►

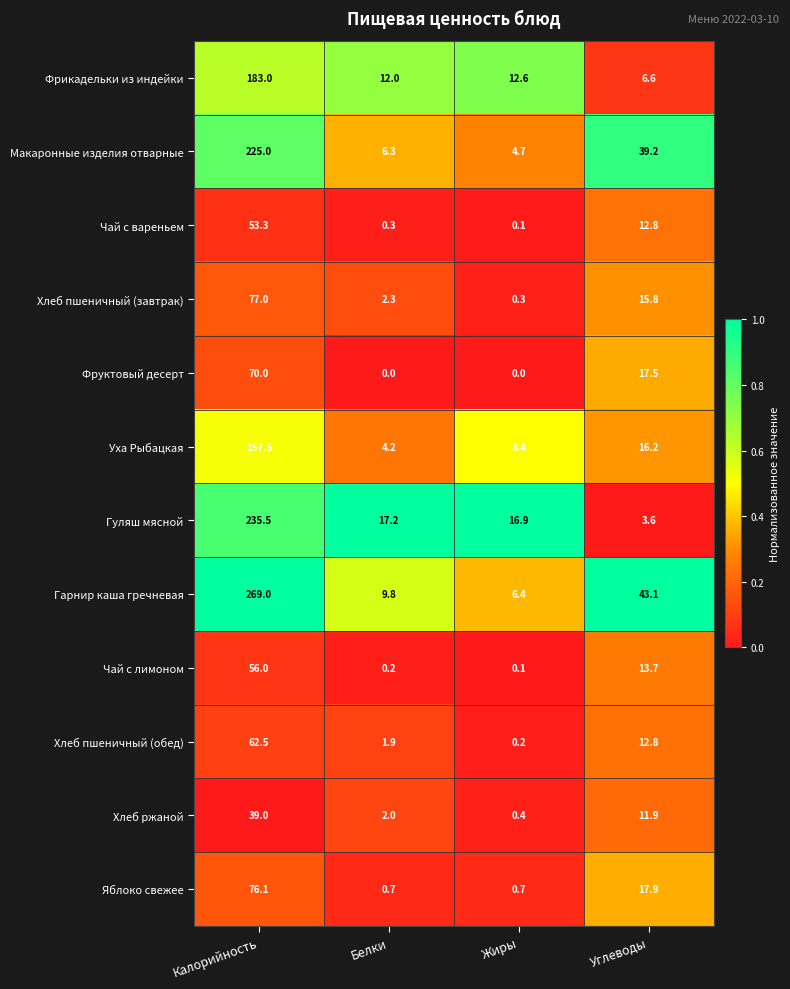

Rank the categories by Хлеб ржаной value from lowest to highest.

Жиры, Белки, Углеводы, Калорийность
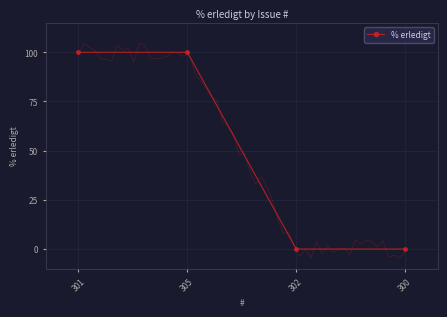

True or false: the data shows 143 at 305.

False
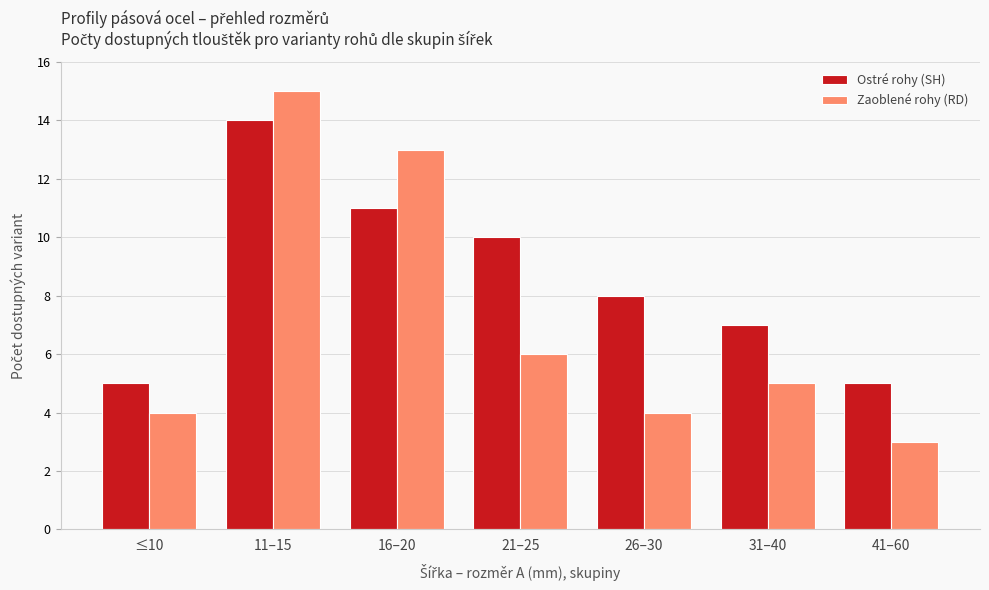

Rank the series by their average value, from lowest to highest.

Zaoblené rohy (RD), Ostré rohy (SH)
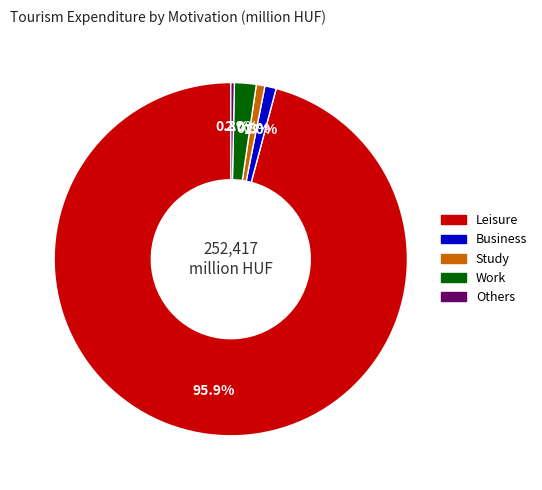

To the nearest percent, what percentage of the pie is Work?

2%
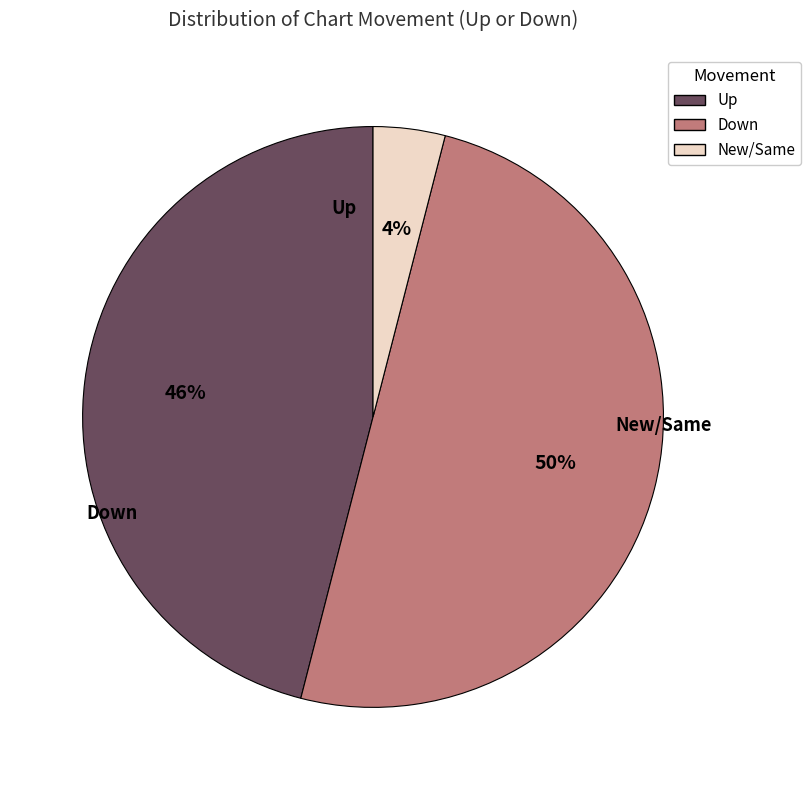

To the nearest percent, what is the difference between the largest and smallest slice percentages?

46%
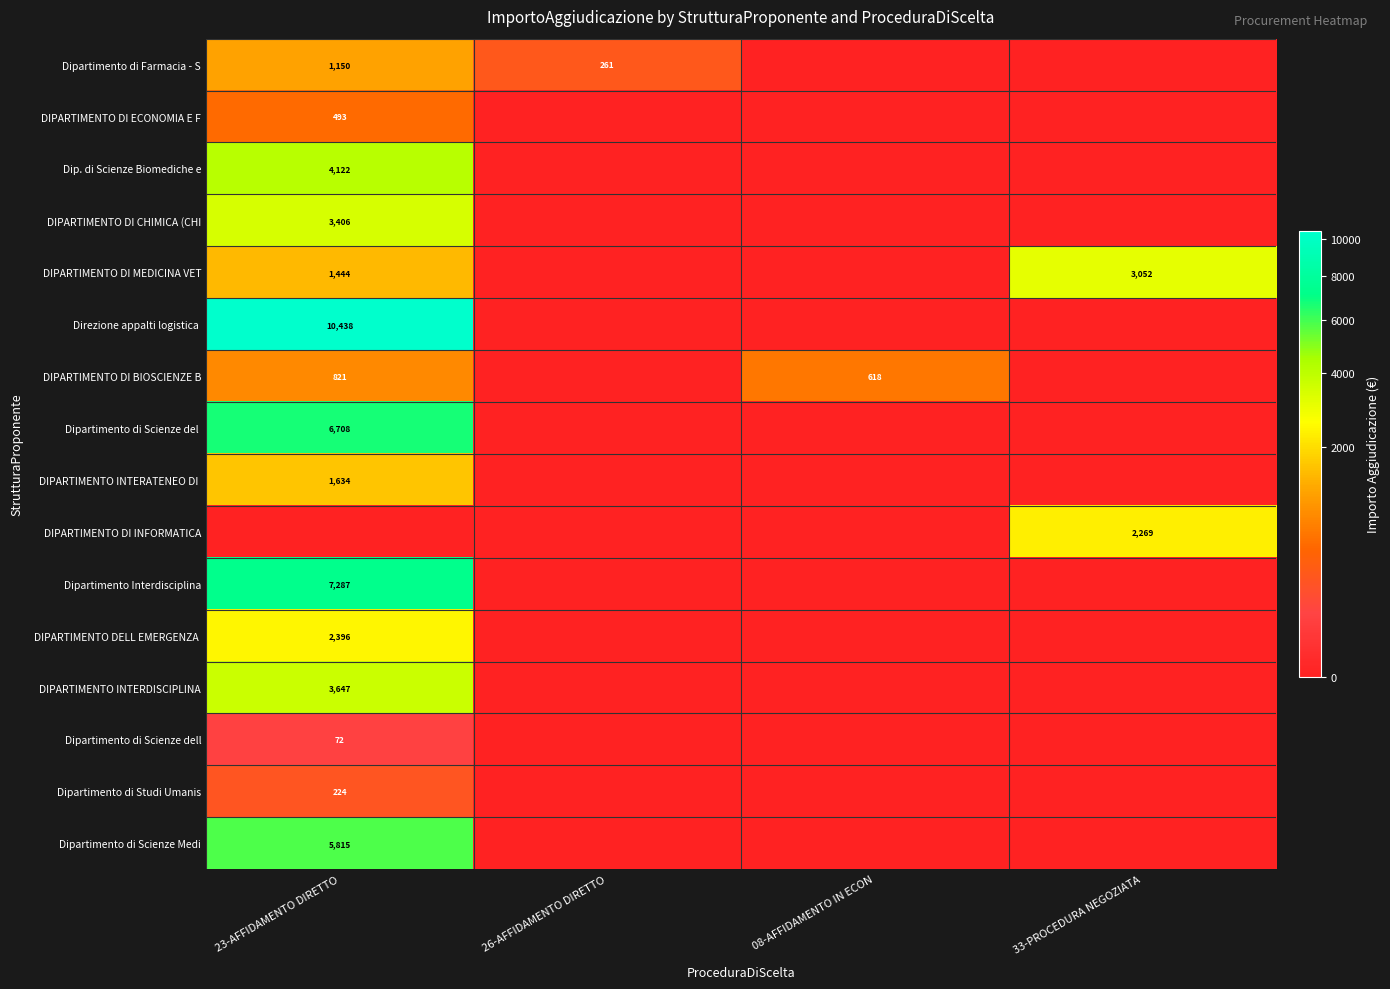

The DIPARTIMENTO DI INFORMATICA series shows 2269 at 33-PROCEDURA NEGOZIATA. True or false?

True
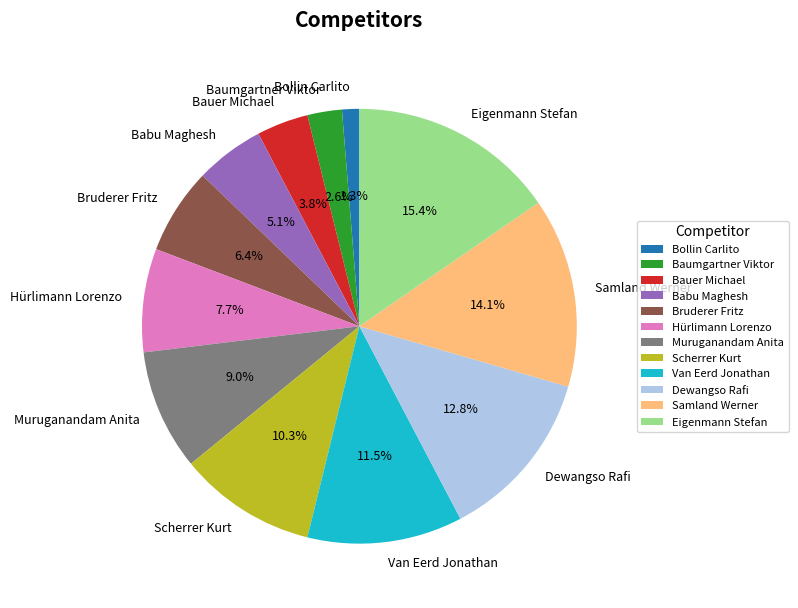

To the nearest percent, what percentage of the pie is Hürlimann Lorenzo?

8%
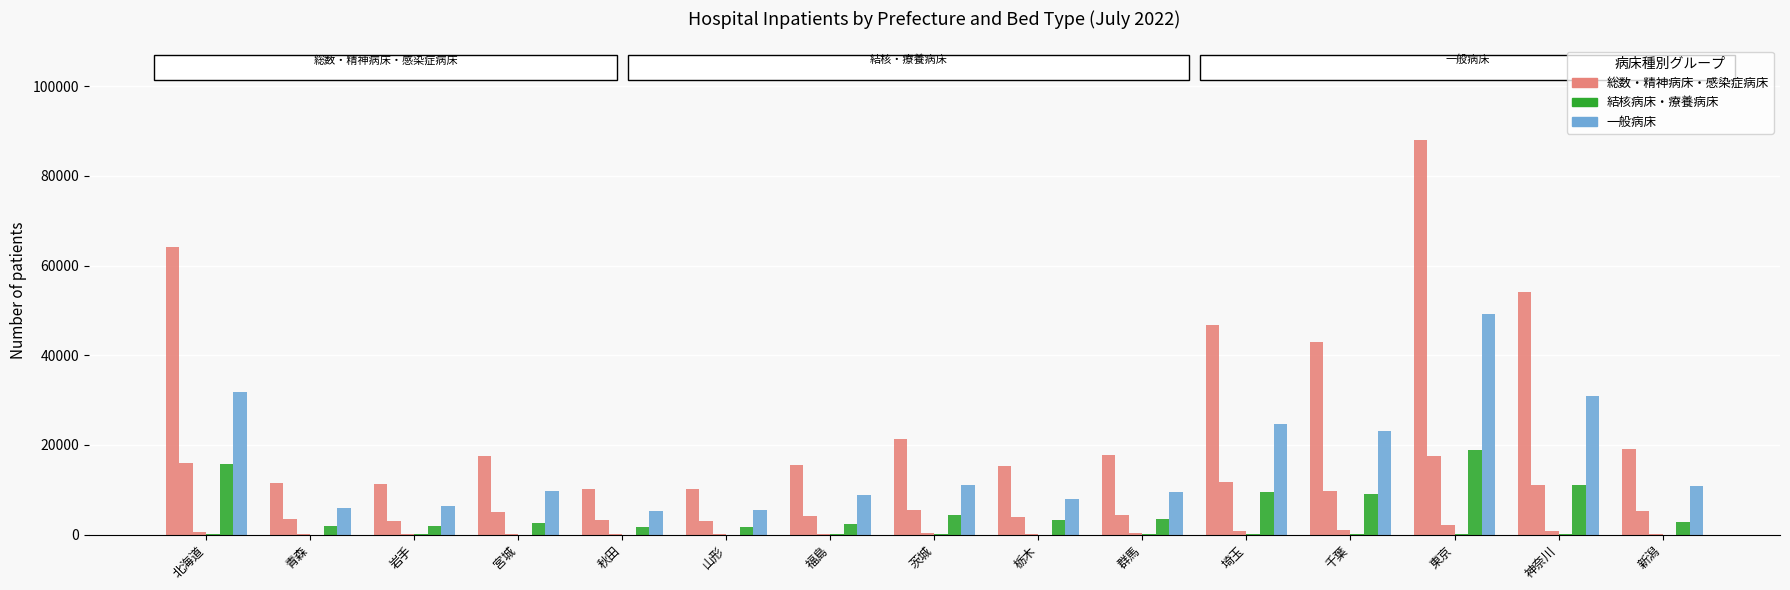

Count the number of data series in this chart.

6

◄

**YOUR OBJECTIVE**
Reproduce every one of the lines above word for word, omitting the pictures.

**YOUR RESPONSE**
Rank the categories by Хлеб ржаной value from lowest to highest.

Жиры, Белки, Углеводы, Калорийность

True or false: the data shows 143 at 305.

False

Rank the series by their average value, from lowest to highest.

Zaoblené rohy (RD), Ostré rohy (SH)

To the nearest percent, what percentage of the pie is Work?

2%

To the nearest percent, what is the difference between the largest and smallest slice percentages?

46%

The DIPARTIMENTO DI INFORMATICA series shows 2269 at 33-PROCEDURA NEGOZIATA. True or false?

True

To the nearest percent, what percentage of the pie is Hürlimann Lorenzo?

8%

Count the number of data series in this chart.

6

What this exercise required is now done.